Nine House Democrats who will serve as prosecutors in the trial, following the clerk of the House and the acting sergeant at arms, carried the written accusation through the Capitol Rotunda and to the Senate chamber, following the same path that a mob of Trump supporters took on Jan. 6 as they clashed with police.
The Senate is expected to start a trial on Feb. 9 on the article of impeachment against Trump.
The 100 senators are due to serve as jurors in proceedings that could result in Trump's disqualification from ever again serving as president.
Ten House Republicans joined Democrats in voting to impeach Trump on Jan. 13. Senate Democrats will need the support of 17 Republicans to convict him in the Senate, a steep climb given the continued allegiance to Trump among the Republican Party's conservative base of voters.
Democrat Patrick Leahy, the Senate's longest-serving member, said on Monday he will preside over the trial.
Although the Constitution calls upon the U.S. chief justice to preside over presidential impeachments, a senator presides when the impeached is not the current president, a Senate source said. First elected to the chamber in 1974, Leahy, 80, holds the title of Senate president pro tempore.
Chief Justice John Roberts presided over the impeachment trial when the Senate, the controlled by Trump's fellow Republicans, acquitted Trump in February 2020 on charges of abuse of power and obstruction of Congress arising from his request that Ukraine investigate President Joe Biden and his son.
Leahy will still be able to vote in the trial, an aide said, noting that senators still vote on all matters when presiding over the chamber.
Some Republicans questioned the arrangement. "How does a Senator preside, like a judge, and serve as juror too?" Republican Senator John Cornyn asked on Twitter.
A number of Republican lawmakers have objected to the impeachment, some arguing that it would be a violation of the Constitution to hold a trial now because Trump no longer serves as president.
Senate Majority Leader Chuck Schumer, a Democrat, rejected that argument on Monday.

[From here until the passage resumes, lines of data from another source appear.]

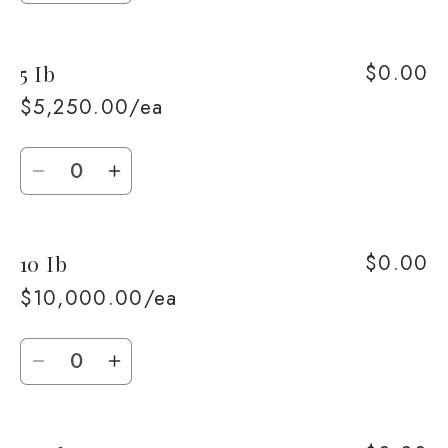
quantity
quantity
for
for
$0.00
5 Ib
1
1
Ib
Ib
$5,250.00/ea
Quantity
Decrease
Increase
quantity
quantity
for
for
$0.00
10 Ib
5
5
Ib
Ib
$10,000.00/ea
Quantity
Decrease
Increase
quantity
quantity
for
for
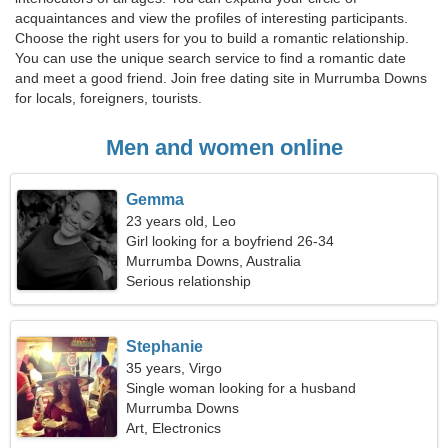
acquaintances and view the profiles of interesting participants.
Choose the right users for you to build a romantic relationship.
You can use the unique search service to find a romantic date
and meet a good friend. Join free dating site in Murrumba Downs
for locals, foreigners, tourists.
Men and women online
Gemma
23 years old, Leo
Girl looking for a boyfriend 26-34
Murrumba Downs, Australia
Serious relationship
Stephanie
35 years, Virgo
Single woman looking for a husband
Murrumba Downs
Art, Electronics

"The theory that the Senate can't try former officials would amount to a constitutional get-out-of-jail-free card for any president," Schumer told the Senate.
Trump is the only U.S. president to have been impeached by the House twice and is set to become the first to face trial after leaving office. He left office on Jan. 20.
A divided senate
The Senate is divided 50-50, with Democrats holding a majority because of the tie-breaking vote of Vice President Kamala Harris. Senate leaders on Friday agreed to put off the trial for two weeks to give Trump more time to prepare a defense and let the chamber focus on Biden's early priorities, including Cabinet appointments.

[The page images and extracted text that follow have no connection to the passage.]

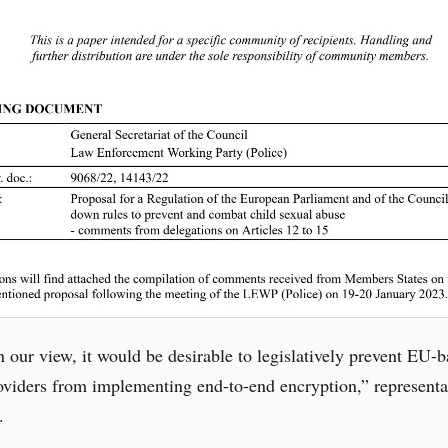
in our view, it would be desirable to legislatively prevent EU-
oviders from implementing end-to-end encryption,” representa
.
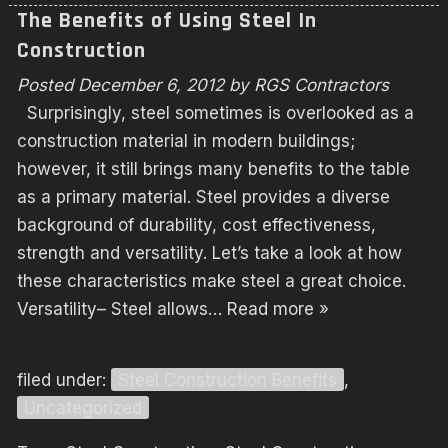
The Benefits of Using Steel In
Construction
Posted
December 6, 2012
by
RGS Contractors
Surprisingly, steel sometimes is overlooked as a
construction material in modern buildings;
however, it still brings many benefits to the table
as a primary material. Steel provides a diverse
background of durability, cost effectiveness,
strength and versatility. Let’s take a look at how
these characteristics make steel a great choice.
Versatility– Steel allows…
Read more »
filed under:
Steel Construction Benefits
,
Uncategorized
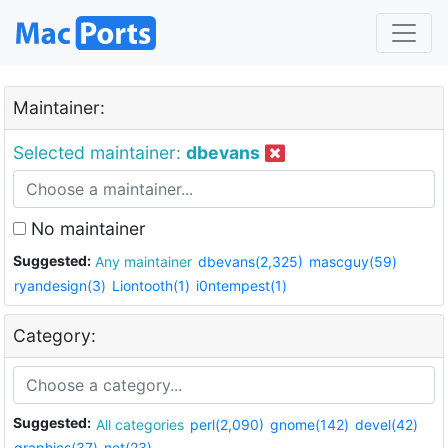
Maintainer:
Selected maintainer:
dbevans
No maintainer
Suggested:
Any maintainer
dbevans(2,325)
mascguy(59)
ryandesign(3)
Liontooth(1)
i0ntempest(1)
Category:
Suggested:
All categories
perl(2,090)
gnome(142)
devel(42)
graphics(37)
net(23)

The impeachment focuses on Trump's speech to supporters on a grassy expanse near the White House shortly before a mob stormed the Capitol, disrupted the formal certification of Biden's victory over Trump in the Nov. 3 election, sent lawmakers into hiding and left five people dead, including a police officer.
During his speech, Trump repeated his false claims that the election was rigged against him with widespread voting fraud and irregularities. He exhorted his supporters to march on the Capitol, telling them to "stop the steal," "show strength," "fight much harder" and use "very different rules."
Senate Republican leader Mitch McConnell and other lawmakers in the party have condemned the violence and some have accused Trump of inciting it. Republican Senator Mitt Romney told CNN on Sunday that the trial was necessitated by Trump's inflammatory call to his supporters.
A Reuters/Ipsos poll on Friday found that 51% of Americans thought the Senate should convict Trump, breaking down largely along party lines.